Sabato 8 maggio celebrato il 500° anniversario della prima delle due apparizioni

Cussanio Celebrazione Prima Apparizione
(foto Loris Salussolia)

Il cielo di Cussanio non poteva essere più azzurro di quello che è stato sabato 8 maggio, intonandosi perfettamente con il tema dell'eucarestia preserale, in onore di Maria Madre della Divina Provvidenza, di cui ricorreva proprio quel giorno il 500° anniversario della prima delle due apparizioni avvenute nella campagna fossanese.

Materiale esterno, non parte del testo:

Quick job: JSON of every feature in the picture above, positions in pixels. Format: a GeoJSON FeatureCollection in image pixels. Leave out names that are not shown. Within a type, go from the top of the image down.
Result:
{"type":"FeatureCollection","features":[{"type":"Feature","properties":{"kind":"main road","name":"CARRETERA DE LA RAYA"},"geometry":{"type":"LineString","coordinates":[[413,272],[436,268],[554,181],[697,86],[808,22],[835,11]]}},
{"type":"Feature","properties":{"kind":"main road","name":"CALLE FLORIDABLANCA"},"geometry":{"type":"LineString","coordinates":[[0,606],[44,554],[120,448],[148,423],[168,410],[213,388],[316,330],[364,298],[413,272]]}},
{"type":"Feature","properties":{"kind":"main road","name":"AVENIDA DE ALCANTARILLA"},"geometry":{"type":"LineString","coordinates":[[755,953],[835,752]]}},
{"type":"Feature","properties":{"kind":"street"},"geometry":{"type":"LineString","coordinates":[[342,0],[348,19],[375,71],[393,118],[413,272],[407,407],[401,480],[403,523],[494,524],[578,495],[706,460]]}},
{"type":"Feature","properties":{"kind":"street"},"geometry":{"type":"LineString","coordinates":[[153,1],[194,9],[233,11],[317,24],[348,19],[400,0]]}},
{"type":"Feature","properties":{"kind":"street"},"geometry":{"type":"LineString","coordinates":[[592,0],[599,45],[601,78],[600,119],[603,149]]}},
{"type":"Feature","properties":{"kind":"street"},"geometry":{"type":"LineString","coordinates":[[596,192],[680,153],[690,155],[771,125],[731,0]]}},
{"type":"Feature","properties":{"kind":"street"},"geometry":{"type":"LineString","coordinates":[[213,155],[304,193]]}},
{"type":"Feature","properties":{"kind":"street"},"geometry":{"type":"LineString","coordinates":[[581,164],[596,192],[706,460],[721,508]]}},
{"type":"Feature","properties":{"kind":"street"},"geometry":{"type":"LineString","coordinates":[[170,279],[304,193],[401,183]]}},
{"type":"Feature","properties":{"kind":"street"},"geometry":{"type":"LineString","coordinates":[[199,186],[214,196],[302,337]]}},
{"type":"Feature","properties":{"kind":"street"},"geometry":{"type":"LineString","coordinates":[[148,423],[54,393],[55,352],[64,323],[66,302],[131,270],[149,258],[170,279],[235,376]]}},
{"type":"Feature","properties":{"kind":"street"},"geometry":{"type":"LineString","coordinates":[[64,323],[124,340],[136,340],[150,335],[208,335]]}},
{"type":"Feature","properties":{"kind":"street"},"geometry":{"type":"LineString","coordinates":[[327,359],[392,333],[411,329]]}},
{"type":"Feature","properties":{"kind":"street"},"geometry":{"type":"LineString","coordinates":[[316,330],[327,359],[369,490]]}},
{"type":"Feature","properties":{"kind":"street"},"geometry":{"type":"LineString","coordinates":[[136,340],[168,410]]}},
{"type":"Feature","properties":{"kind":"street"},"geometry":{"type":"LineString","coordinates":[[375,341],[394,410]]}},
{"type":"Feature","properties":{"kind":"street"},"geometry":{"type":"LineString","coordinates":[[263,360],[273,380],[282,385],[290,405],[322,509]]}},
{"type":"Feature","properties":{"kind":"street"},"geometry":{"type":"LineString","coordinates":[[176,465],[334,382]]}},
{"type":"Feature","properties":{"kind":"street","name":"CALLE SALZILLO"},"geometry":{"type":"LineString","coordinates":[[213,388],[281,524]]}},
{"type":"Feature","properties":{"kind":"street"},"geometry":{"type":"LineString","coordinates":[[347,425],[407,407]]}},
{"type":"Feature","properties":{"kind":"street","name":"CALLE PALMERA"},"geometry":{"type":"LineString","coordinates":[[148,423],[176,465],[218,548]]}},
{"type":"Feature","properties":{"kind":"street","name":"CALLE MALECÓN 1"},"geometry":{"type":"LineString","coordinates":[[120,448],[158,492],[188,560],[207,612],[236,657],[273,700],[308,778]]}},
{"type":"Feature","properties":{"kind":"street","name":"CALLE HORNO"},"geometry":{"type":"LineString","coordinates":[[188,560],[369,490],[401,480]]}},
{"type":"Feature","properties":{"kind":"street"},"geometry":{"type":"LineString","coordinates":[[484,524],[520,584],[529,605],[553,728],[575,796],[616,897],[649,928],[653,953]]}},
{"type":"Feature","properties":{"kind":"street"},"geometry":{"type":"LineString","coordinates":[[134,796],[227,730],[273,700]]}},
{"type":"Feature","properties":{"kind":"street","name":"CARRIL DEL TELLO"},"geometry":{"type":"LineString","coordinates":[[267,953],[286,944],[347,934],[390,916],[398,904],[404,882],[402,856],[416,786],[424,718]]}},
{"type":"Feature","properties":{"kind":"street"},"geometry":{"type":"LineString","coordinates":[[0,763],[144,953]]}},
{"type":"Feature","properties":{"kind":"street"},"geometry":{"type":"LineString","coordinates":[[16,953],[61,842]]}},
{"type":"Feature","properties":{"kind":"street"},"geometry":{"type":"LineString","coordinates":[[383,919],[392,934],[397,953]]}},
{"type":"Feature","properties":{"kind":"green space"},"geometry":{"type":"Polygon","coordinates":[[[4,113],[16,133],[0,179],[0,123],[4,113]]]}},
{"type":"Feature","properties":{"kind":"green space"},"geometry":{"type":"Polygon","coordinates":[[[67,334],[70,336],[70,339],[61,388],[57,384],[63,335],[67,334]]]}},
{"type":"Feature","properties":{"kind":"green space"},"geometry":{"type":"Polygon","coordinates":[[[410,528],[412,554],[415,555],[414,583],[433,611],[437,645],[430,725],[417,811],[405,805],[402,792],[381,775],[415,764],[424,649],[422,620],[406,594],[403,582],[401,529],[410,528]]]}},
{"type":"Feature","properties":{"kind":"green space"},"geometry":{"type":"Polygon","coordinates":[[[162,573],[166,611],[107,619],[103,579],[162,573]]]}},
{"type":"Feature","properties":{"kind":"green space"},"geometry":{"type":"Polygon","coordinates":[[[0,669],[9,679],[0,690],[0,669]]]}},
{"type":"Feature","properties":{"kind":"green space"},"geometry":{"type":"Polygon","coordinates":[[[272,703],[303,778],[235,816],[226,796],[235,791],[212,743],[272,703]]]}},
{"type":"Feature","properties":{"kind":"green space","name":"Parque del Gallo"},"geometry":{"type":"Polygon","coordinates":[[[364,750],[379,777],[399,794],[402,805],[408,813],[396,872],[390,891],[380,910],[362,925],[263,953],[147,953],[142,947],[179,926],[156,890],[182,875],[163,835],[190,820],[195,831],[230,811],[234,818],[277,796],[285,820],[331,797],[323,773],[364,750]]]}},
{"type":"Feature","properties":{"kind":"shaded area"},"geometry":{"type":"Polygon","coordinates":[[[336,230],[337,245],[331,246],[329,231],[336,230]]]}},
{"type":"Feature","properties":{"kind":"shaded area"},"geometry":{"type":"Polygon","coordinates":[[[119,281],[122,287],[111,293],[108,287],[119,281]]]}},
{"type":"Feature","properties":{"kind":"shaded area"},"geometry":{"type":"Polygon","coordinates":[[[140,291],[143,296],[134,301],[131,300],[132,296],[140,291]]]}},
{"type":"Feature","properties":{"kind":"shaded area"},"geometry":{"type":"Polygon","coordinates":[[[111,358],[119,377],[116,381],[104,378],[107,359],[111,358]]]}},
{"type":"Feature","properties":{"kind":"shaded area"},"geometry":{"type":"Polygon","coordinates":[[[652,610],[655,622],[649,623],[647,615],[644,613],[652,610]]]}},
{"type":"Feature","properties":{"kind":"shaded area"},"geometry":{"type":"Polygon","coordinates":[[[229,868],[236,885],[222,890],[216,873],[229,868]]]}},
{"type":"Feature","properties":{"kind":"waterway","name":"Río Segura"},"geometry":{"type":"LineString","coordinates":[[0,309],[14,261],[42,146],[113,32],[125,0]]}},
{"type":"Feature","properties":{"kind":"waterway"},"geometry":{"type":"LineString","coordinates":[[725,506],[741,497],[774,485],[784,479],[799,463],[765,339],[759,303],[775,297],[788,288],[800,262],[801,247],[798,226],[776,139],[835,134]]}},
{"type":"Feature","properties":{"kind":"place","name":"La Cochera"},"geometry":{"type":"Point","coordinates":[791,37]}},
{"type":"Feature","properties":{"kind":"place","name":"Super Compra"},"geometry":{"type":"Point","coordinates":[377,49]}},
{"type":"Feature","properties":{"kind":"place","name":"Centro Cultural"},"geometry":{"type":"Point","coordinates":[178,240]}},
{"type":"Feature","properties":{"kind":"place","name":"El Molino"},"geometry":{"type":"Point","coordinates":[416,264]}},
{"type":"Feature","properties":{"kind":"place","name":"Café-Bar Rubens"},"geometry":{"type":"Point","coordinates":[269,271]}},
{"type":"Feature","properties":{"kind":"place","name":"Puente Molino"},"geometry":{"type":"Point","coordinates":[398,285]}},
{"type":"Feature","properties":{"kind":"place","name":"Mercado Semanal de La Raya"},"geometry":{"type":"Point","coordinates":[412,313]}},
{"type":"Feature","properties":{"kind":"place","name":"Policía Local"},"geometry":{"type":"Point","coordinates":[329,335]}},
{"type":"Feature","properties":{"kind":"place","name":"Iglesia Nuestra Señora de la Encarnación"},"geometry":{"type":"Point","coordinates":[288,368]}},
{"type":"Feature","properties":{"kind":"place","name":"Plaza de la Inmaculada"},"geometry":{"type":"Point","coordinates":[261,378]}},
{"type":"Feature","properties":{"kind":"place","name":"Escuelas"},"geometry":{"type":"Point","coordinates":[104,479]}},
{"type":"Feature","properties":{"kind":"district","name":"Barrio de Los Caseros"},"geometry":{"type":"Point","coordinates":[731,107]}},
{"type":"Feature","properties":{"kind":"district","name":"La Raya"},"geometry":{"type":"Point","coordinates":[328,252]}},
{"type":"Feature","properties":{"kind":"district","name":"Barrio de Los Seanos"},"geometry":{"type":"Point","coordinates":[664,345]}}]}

C'era dunque molta emozione in questa messa a cielo aperto sul sagrato del Santuario, presieduta dal vescovo Piero Delbosco, concelebrata dal vescovo Giorgio Lingua (nunzio apostolico in Croazia) e dai sacerdoti della zona pastorale della città. “Popolo di Dio che abiti a Fossano, questo è il tuo giorno, la tua festa - ha detto il rettore don Pierangelo Chiaramello -. Siamo venuti qui per riascoltare il messaggio della Madonna che allora esortava i fossanesi a convertirsi, altrimenti il male li avrebbe travolti. Non era una minaccia, ma un'esortazione di mamma”.

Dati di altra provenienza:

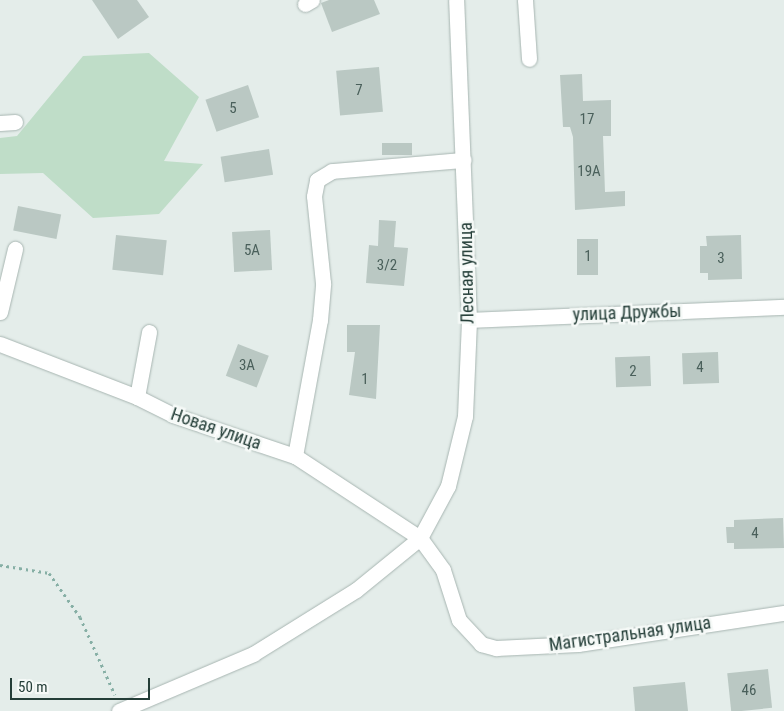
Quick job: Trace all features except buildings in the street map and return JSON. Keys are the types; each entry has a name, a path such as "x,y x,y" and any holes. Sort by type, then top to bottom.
{"street":[{"name":"Лесная улица","path":"420,538 448,486 465,416 469,320 456,0"},
{"path":"525,0 529,59"},
{"path":"295,456 320,320 323,283 314,196 317,180 332,171 464,160"},
{"path":"0,312 15,249"},
{"name":"улица Дружбы","path":"469,320 784,307"},
{"path":"137,397 149,332"},
{"name":"Новая улица","path":"0,344 137,397 173,415 295,456 420,538"},
{"path":"121,710 269,646 356,590 420,538"},
{"name":"Магистральная улица","path":"420,538 443,570 458,620 482,644 496,648 578,644 784,613"}],"path":[{"path":"0,565 49,573 80,617 121,710"}],"green space":[{"path":"149,53 199,97 164,161 203,164 159,214 93,218 43,173 0,174 0,138 17,136 83,56"}]}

“La salvezza degli abitanti di Fossano fu affidata ad un povero pastore, uomo di azione e di preghiera”, ha detto il vescovo Delbosco nell'omelia, mettendo in evidenza come, con questa scelta, “Dio abbia però rivelato la sua bontà per i fossanesi”, e li ha invitati a fare tesoro di questo amore e dell'esempio del veggente, “con la consapevolezza di tutti i doni che continuiamo a ricevere, e di cui dovremmo continuare a dire grazie. Cinque secoli sono passati da allora e la nostra città continua ad essere indaffarata”, presa tra “soldi, superstizione e indifferenza”, che sono solo alcune delle tentazioni citate, “che ci allontanano da Dio. Perciò” ha augurato, “che questo Santuario diventi ospedale delle anime”, dove ogni persona possa incontrare li un momento per ritrovare se stessa.